Once I had that epiphany, it was easy to see the impact of the shame spiral on practically everyone who has confided in me about their depression and/or anxiety. Everyone thinks they “should” be better, they “should” snap out of it, they “should” do this or that. There are so many “shoulds”! I say the only thing you “should” do is acknowledge that you didn’t ask for this condition but you’re allowed to get help anyway. (Here’s a cheat code: If you absolutely can’t bear to do something good for yourself, tell yourself it will benefit the other people in your life.)
I hope that new readers will draw that message from Prozac Nation now that the book is free from the scathing contemporaneous criticism of the 1990s, and obituary writers have been forced to reckon with Elizabeth’s influence on publishing and popular culture.
I hope they have unlikely optimism, as Elizabeth did when she signed my old copy of Prozac Nation this way, after a long discussion of our lack of boundaries.
I hope they realize the journey — the fight — is worth it. As Elizabeth wrote in the Guardian:
“Do you know what I’m scared of? Nothing.
Cancer just suits me.
I am good in a fight.
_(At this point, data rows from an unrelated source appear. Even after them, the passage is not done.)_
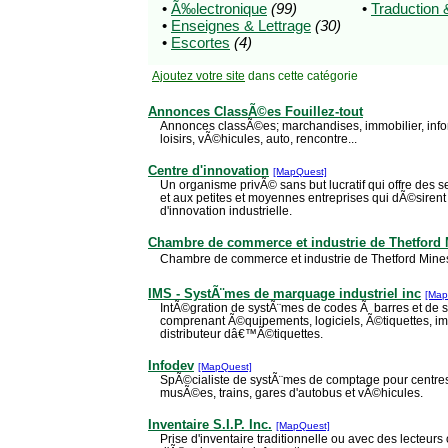
•
Ã‰lectronique
(99)
•
Traduction
•
Enseignes & Lettrage
(30)
•
Escortes
(4)
Ajoutez votre site
dans cette catégorie
Annonces ClassÃ©es Fouillez-tout
Annonces classÃ©es; marchandises, immobilier, infor
loisirs, vÃ©hicules, auto, rencontre...
Centre d'innovation
[MapQuest]
Un organisme privÃ© sans but lucratif qui offre des s
et aux petites et moyennes entreprises qui dÃ©sirent 
d'innovation industrielle.
Chambre de commerce et industrie de Thetford
Chambre de commerce et industrie de Thetford Min
IMS - SystÃ¨mes de marquage industriel inc
[Map
IntÃ©gration de systÃ¨mes de codes Ã barres et de
comprenant Ã©quipements, logiciels, Ã©tiquettes, imp
distributeur dâ€™Ã©tiquettes.
Infodev
[MapQuest]
SpÃ©cialiste de systÃ¨mes de comptage pour centres
musÃ©es, trains, gares d'autobus et vÃ©hicules.
Inventaire S.I.P. Inc.
[MapQuest]
Prise d'inventaire traditionnelle ou avec des lecteurs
This one goes on for the rest of my life. But I have been fighting with myself in one way or another all along. I am used to it. I can’t think of a time when my mind or my body was not out to get me. I am at ease with this discomfort. I am a ballerina doing a pirouette with perfect turnout in toe shoes, and it does not even hurt any more. I am elated. I love spinning this way. I would not have it otherwise.”
I hope they realize it’s never too late to get better … but it’s never too soon either.
The years do fly.
Marguerite says
My god, Wendy, this is amazing.
Brie says
👍👍👍 I have never read her books and now I am curious. I somehow managed to not even notice them much in life.
Sorry to hear she passed away.
WendyB says
Oh, now she’s going to come haunt you! LOL! Elizabeth hated to be unnoticed. You better rectify that before you end up with a book-oriented poltergeist 😉
Kristin says
Why you don’t write obits for the NY Times is beyond me. Another amazing piece – all the more fascinating because of your friendship with EW. She was undoubtedly a complicated person and I love that you don’t sugar coat that here – even as your fondness for her is evident.
WendyB says
Thank you, Kristin! While I was writing this I was thinking “Eek, this is too personal for me!” … which made me appreciate Elizabeth’s openness even more. She held back nothing!
Claire Pak says
I’ve been waiting for your take on this. I liked her writing a lot, and her openness about her mental health helped me and a lot of other people. I’m sorry that you lost a friend. She made a real contribution and I hope she’s at peace now.
WendyB says
It’s so good to hear that her work was helpful to you. She would be so pleased.
Tracy says
Prozac Nation was my companion during the lowest of my low. I am devastated. On the other hand, that was beautiful and I’m happy that she was your friend.
WendyB says
Thank you for commenting — I love hearing from people who were helped by her writing. I feel like the critics never acknowledged that aspect.